Pour compléter la solution et "fermer la boucle", les données récoltées sont ensuite envoyées dans un logiciel SaaS destiné aux responsables de formation. "On propose une analyse à l’échelle de la compagnie aérienne ou de l’école, qui identifie les problèmes et risques récurrents pour qu’ils puissent mettre à jour les programmes de formation en fonction, et de manière conforme aux réglementations", explique le CEO.
Passer l’EBT, la formation par les compétences
Hinfact permet ainsi de de passer à un nouveau modèle de formation qui devient petit à petit un standard dans l’aéronautique : l’EBT (Evidence base training), ou "formation par les compétences". Il se caractérise par le développement et l'évaluation de la capacité globale d'un stagiaire à travers une gamme de compétences de base plutôt que par la mesure de la performance dans des événements ou des manœuvres individuels. L’idée est de former des pilotes qui savent s’adapter à n’importe quelle situation, même sans y avoir été confronté sur simulateur.
Hinfact commercialise sa solution sous forme d’abonnements avec un prix par pilote et par an sur lequel l’entreprise ne souhaite pas communiquer. Elle a signé ses premiers contrats, notamment avec le constructeur aéronautique Dassault Aviation, la compagnie aérienne Corsair ainsi que l’École Nationale de l’Aviation Civile (ENAC).
Pilotes de chasse, opérateurs de centrales nucléaires, chirurgiens…
L’entrée d’Innovacom au capital doit désormais permettre à la start-up d’accélérer son développement commercial, notamment à l’international. "Il y a une très forte demande au Moyen-Orient et en Asie, spécifiquement en Chine et en Inde, où la règlementation vient d’évoluer et enncourage l’adoption de ce nouveau standard de forrmation", détaille Thomas Bessiere.
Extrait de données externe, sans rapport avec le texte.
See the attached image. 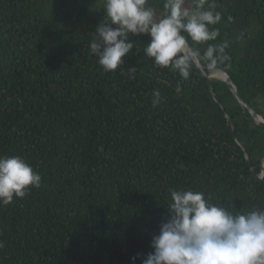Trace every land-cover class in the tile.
<instances>
[{"label":"trees","instance_id":"obj_1","mask_svg":"<svg viewBox=\"0 0 264 264\" xmlns=\"http://www.w3.org/2000/svg\"><path fill=\"white\" fill-rule=\"evenodd\" d=\"M209 4L223 16L208 43L228 41L221 69L264 118V0ZM104 14L103 0H0V155L42 177L0 204V264H142L171 188L264 208V125L221 75L156 66L147 35L105 72L89 48Z\"/></svg>","mask_w":264,"mask_h":264},{"label":"clouds","instance_id":"obj_2","mask_svg":"<svg viewBox=\"0 0 264 264\" xmlns=\"http://www.w3.org/2000/svg\"><path fill=\"white\" fill-rule=\"evenodd\" d=\"M150 2L103 0L104 18L89 48L105 72L120 68L134 47L130 37L141 34L150 37L144 51L154 64L184 80L190 79L197 64H203L210 76L221 66H230L228 41L208 43L220 36L215 26L223 14L215 4L205 8L208 0H157L154 6ZM203 44L207 47L201 52L196 45ZM130 72L134 74L136 68ZM152 95L155 107L162 94L154 89ZM41 182L40 173L21 156L0 155V204L24 198ZM169 193V217L153 236V251L142 264H264V208L234 212L212 203L201 191L171 188ZM140 255L131 258L132 264Z\"/></svg>","mask_w":264,"mask_h":264},{"label":"water","instance_id":"obj_3","mask_svg":"<svg viewBox=\"0 0 264 264\" xmlns=\"http://www.w3.org/2000/svg\"><path fill=\"white\" fill-rule=\"evenodd\" d=\"M196 67L198 68L199 71H201L208 79L211 78V76L215 75V74H218V75H221L229 86V88L231 89V91L233 92V94L236 96V98L240 101V103L242 105H244L245 107H247L250 111V113L252 114L253 118L261 125H264V118L257 114L252 108H250L244 100H242V98L239 96L238 92H237V88L235 86V84L233 83L230 75L223 69H220V71H218L217 73L213 74V75H209L208 72L204 71L203 67L201 64H197ZM216 99L218 100V102L221 103V101L218 99V97H216ZM229 124L231 125V120H229ZM263 167H264V164H263ZM264 174V173H263Z\"/></svg>","mask_w":264,"mask_h":264},{"label":"bare ground","instance_id":"obj_4","mask_svg":"<svg viewBox=\"0 0 264 264\" xmlns=\"http://www.w3.org/2000/svg\"><path fill=\"white\" fill-rule=\"evenodd\" d=\"M221 78H223V77H221Z\"/></svg>","mask_w":264,"mask_h":264}]
</instances>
Le financement doit aussi servir à commercialiser la suite logicielle dans de nouveaux secteurs. "La formation par les compétences se développe partout où il y a des opérateurs de systèmes critiques qui doivent se former régulièrement. Depuis le début, on a développé notre technologie pour qu’elle soit générique et applicable à n’importe quelle industrie. À moyen terme, on pourrait optimiser la formation des pilotes de chasse, des pilotes d’hélicoptères, des opérateurs de centrales nucléaires, des chirurgiens etc.".
L’entreprise emploie aujourd’hui 25 personnes, majoritairement des ingénieurs, des développeurs et des data scientists, et espère doubler ses effectifs dans les années à venir en recrutant de nouveaux profils tech et commerciaux.